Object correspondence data
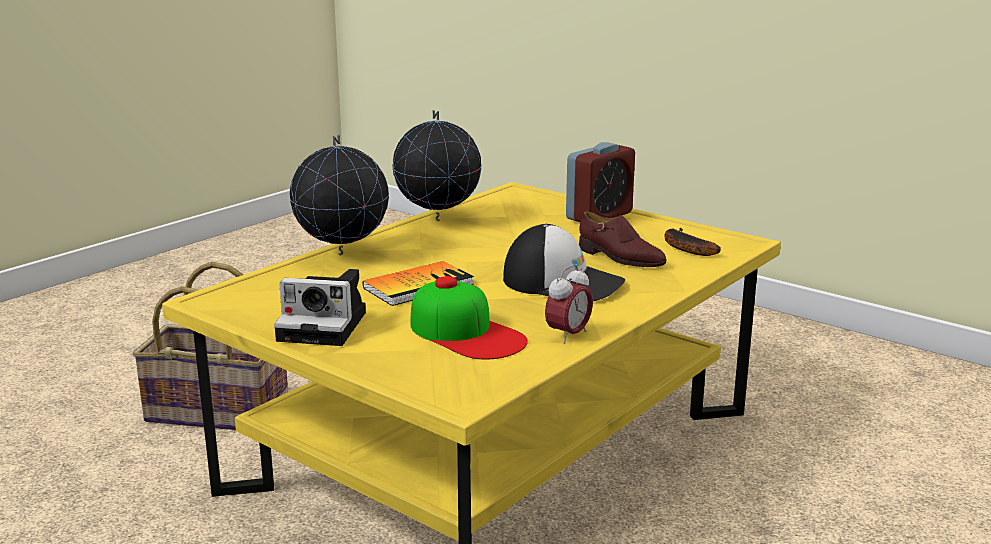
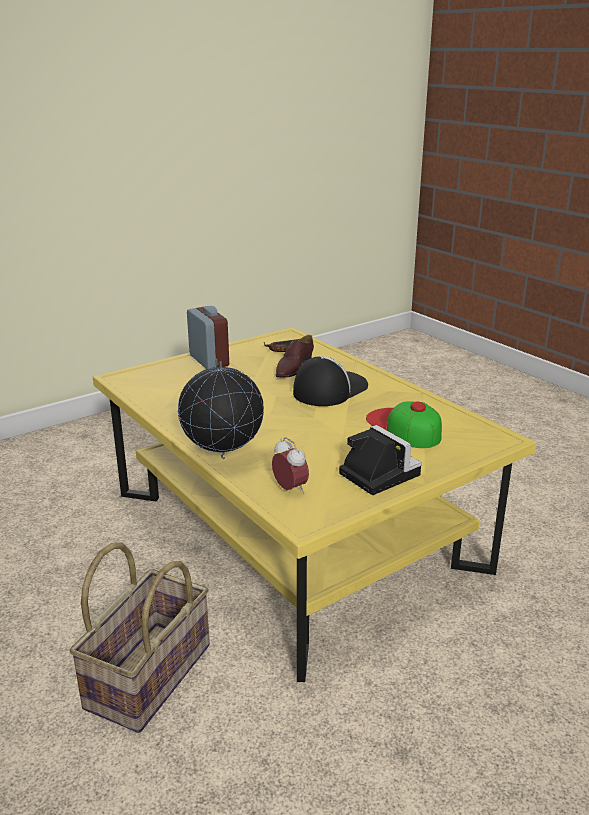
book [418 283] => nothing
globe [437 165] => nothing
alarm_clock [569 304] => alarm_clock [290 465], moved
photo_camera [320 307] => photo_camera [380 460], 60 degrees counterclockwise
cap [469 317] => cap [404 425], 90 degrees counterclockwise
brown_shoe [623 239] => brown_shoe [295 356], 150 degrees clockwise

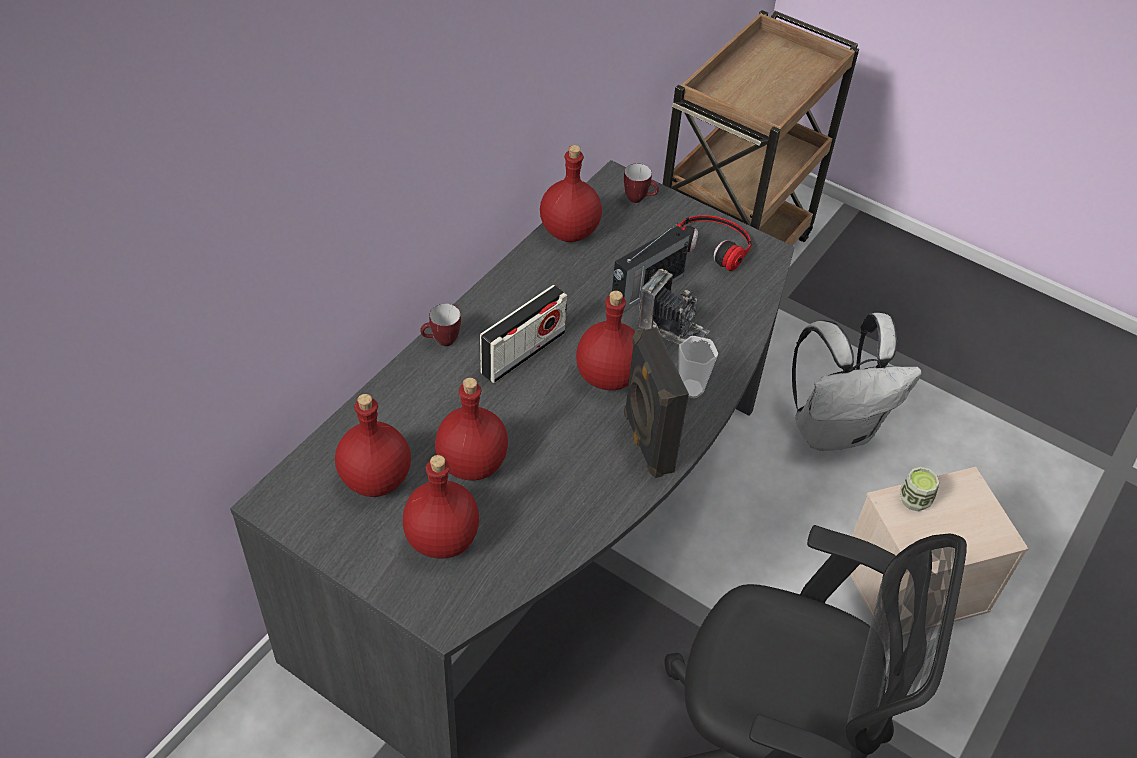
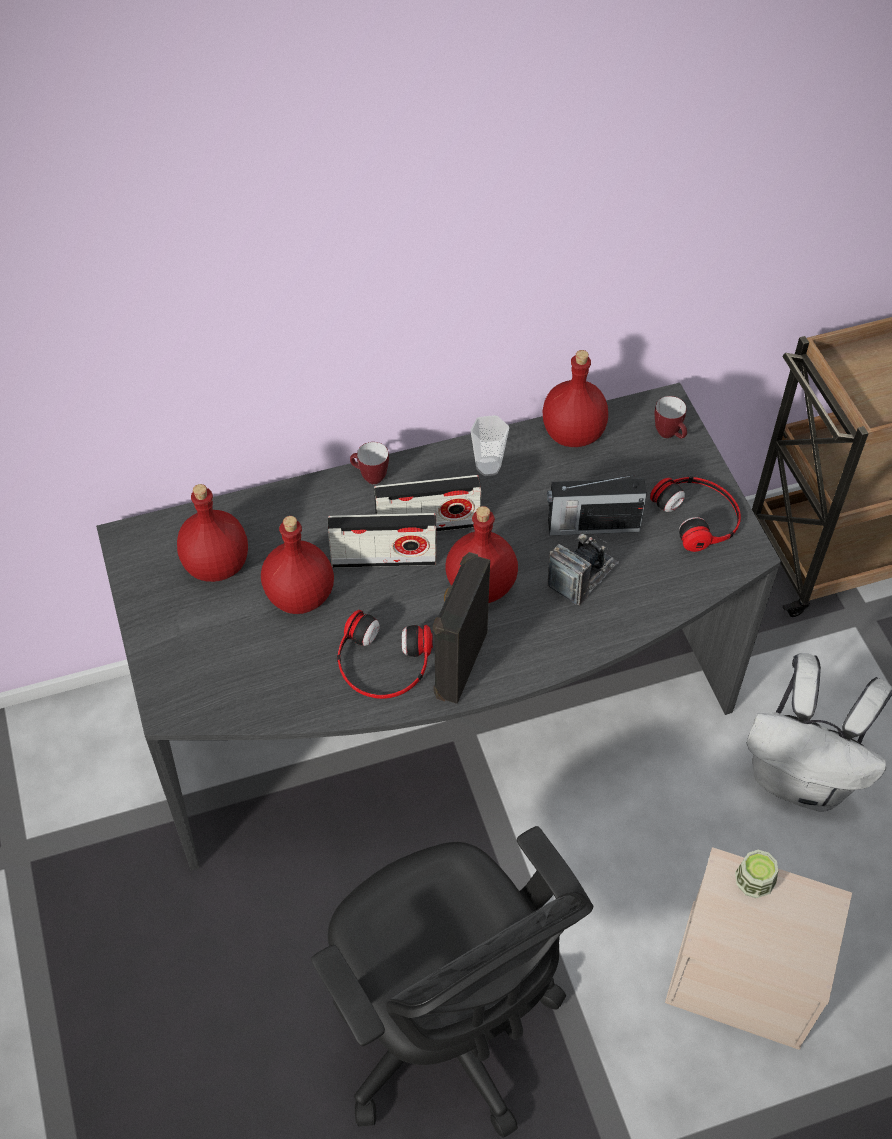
red_bottle [441 507] => nothing
nothing => radio [382 540]
nothing => headphones [385 654]
cup [698 367] => cup [489 445], moved
photo_camera [674 307] => photo_camera [583 568], 120 degrees counterclockwise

→ The problem
Transcribe all of the data above verbatim but omit every picture.

→ Answer
book [418 283] => nothing
globe [437 165] => nothing
alarm_clock [569 304] => alarm_clock [290 465], moved
photo_camera [320 307] => photo_camera [380 460], 60 degrees counterclockwise
cap [469 317] => cap [404 425], 90 degrees counterclockwise
brown_shoe [623 239] => brown_shoe [295 356], 150 degrees clockwise

red_bottle [441 507] => nothing
nothing => radio [382 540]
nothing => headphones [385 654]
cup [698 367] => cup [489 445], moved
photo_camera [674 307] => photo_camera [583 568], 120 degrees counterclockwise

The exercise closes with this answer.